YERUN RMA 2019 – Meet Gloria Andrada de Gregorio

Thanks to the YERUN mobility award, I have been able to work at the Lisbon Mind and Reasoning Research Group, a research group within the Reasoning and Argumentation Lab of the Nova Institute of Philosophy, under the supervision of Dr. Robert Clowes. The project I have carried out in collaboration with Robert Clowes focuses on conceptualizing the subjective dimension of internet technologies, in particular the relation between internet technologies —mainly self-tracking devices— and self-knowledge.

We constantly carry with us devices connected to the internet. This has changed the way we access and consume information and therefore has deeply transformed how we regulate and conduct our activities and projects. Given its centrality in the contemporary world, it is important to identify and conceptualize the role that the internet plays in different domains of the cognizing subject. At the Nova Institute of Philosophy I found a stimulating research environment that has contributed deeply to my research profile. Additionally, thanks to the YERUN Research Mobility Award we have begun to establish a promising research relation between the Applied Epistemology Research Group at the Autonomous University of Madrid, and the Lisbon Mind and Reasoning Research Group.

Gloria Andrada and Robert Clowes

Gloria is a PhD candidate working on issues at the intersection between the philosophy of the cognitive sciences and epistemology.
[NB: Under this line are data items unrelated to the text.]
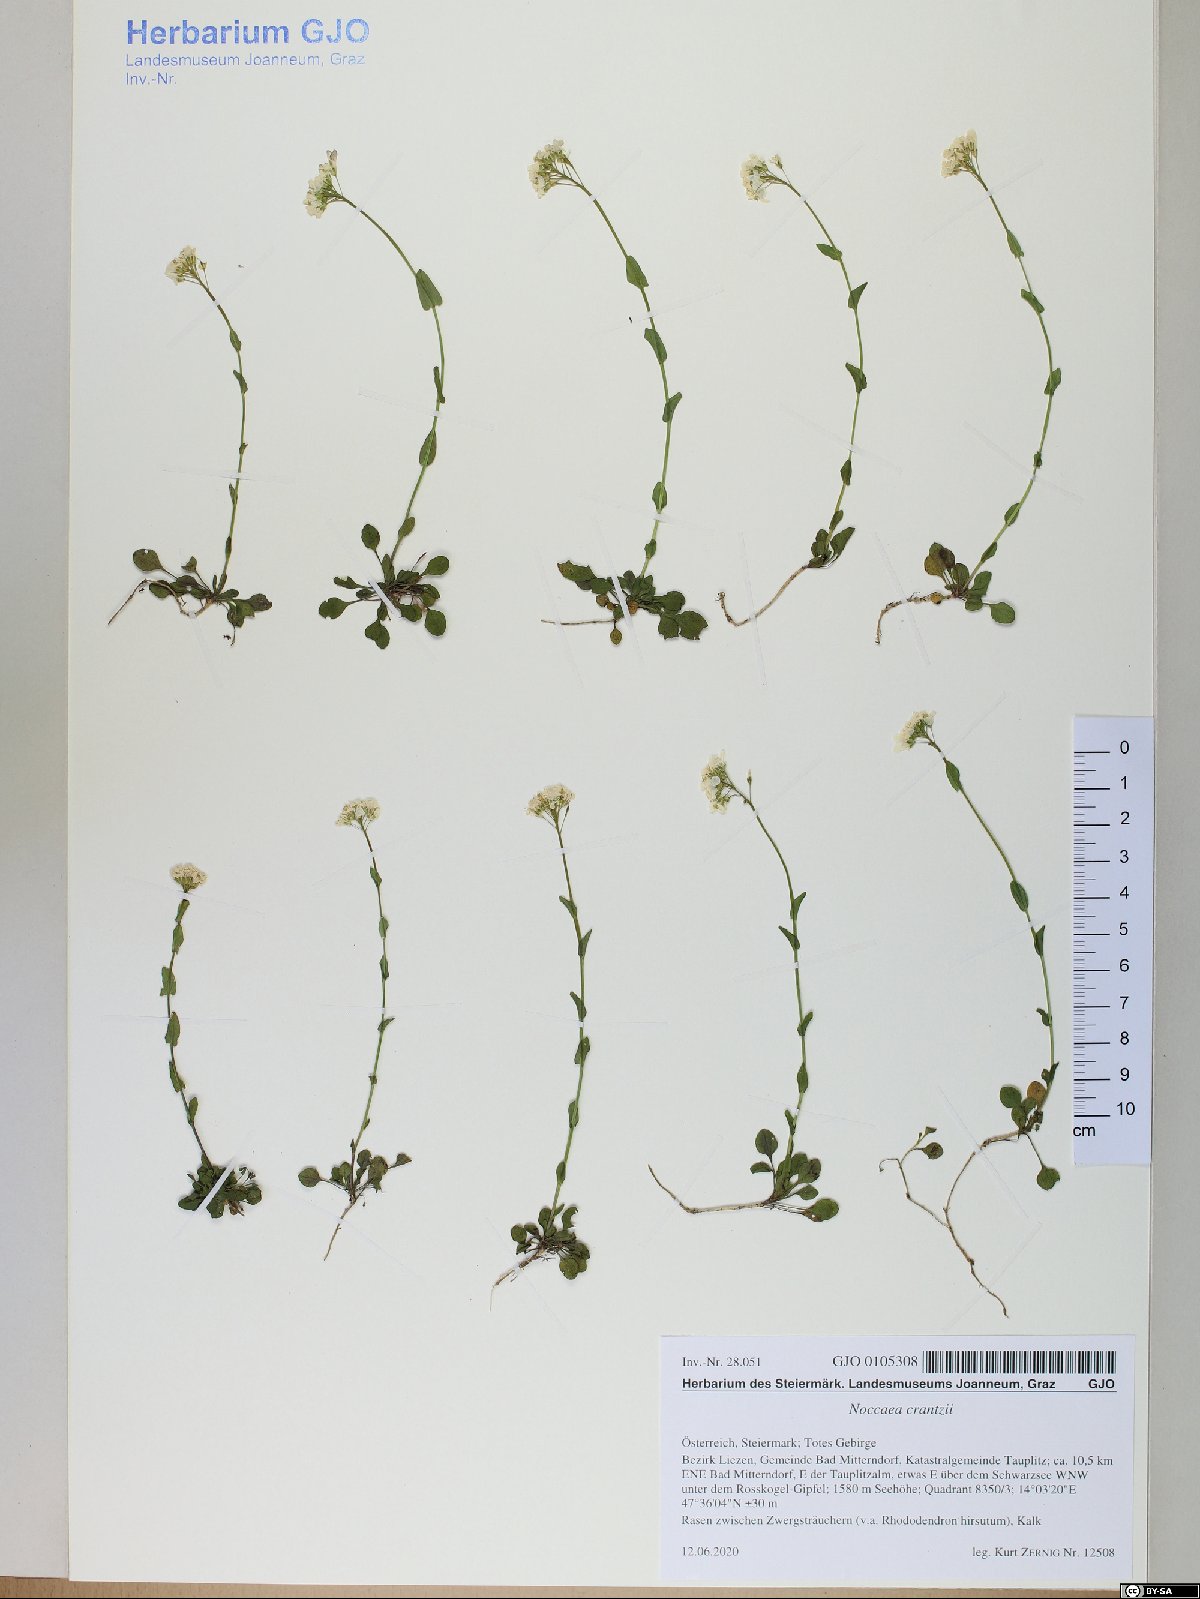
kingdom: Plantae
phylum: Tracheophyta
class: Magnoliopsida
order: Brassicales
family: Brassicaceae
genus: Noccaea
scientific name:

Before joining the Group of Applied Epistemology, she graduated in Philosophy from the Autonomous University of Madrid and obtained a Master degree in Cognitive Science and Language from the University of Barcelona. She has been a visiting PhD student at University of Edinburgh, Macquarie University and University of Glasgow. Her research focuses on understanding our nature as epistemic agents, with an emphasis on our pervasive reliance on technology and on others through technology. Her theoretical framework is the theory of Extended Cognition, according to which some of the artifacts that we interact with are, under certain circumstances, (literally) part of our cognitive processes. She is developing an account of the phenomenon of extended knowledge, and of the corresponding notion of extended knowers, that focuses on the complementary roles played by the particularities of embodied agents, the properties of technological artefacts and the socio-cultural environment in which they are embedded. Gloria is also interested in applying results on the nature of our cognitive systems to contemporary challenges in education, learning, intellectual flourishing and internet technologies.